__To-do item__: What lines of the listing below contain the word "Indy"? Copy each of them out.

----

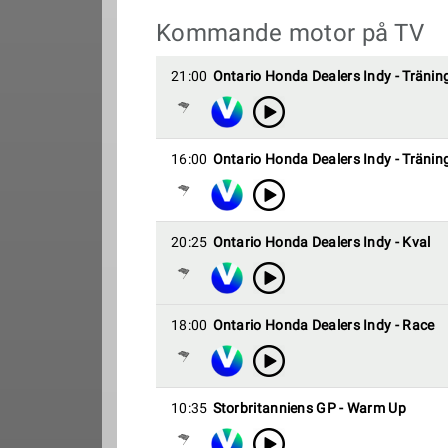
Kommande motor på TV
21:00
Ontario Honda Dealers Indy - Tränin
16:00
Ontario Honda Dealers Indy - Tränin
20:25
Ontario Honda Dealers Indy - Kval
18:00
Ontario Honda Dealers Indy - Race
10:35
Storbritanniens GP - Warm Up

----

__Response__:
Ontario Honda Dealers Indy - Tränin
Ontario Honda Dealers Indy - Tränin
Ontario Honda Dealers Indy - Kval
Ontario Honda Dealers Indy - Race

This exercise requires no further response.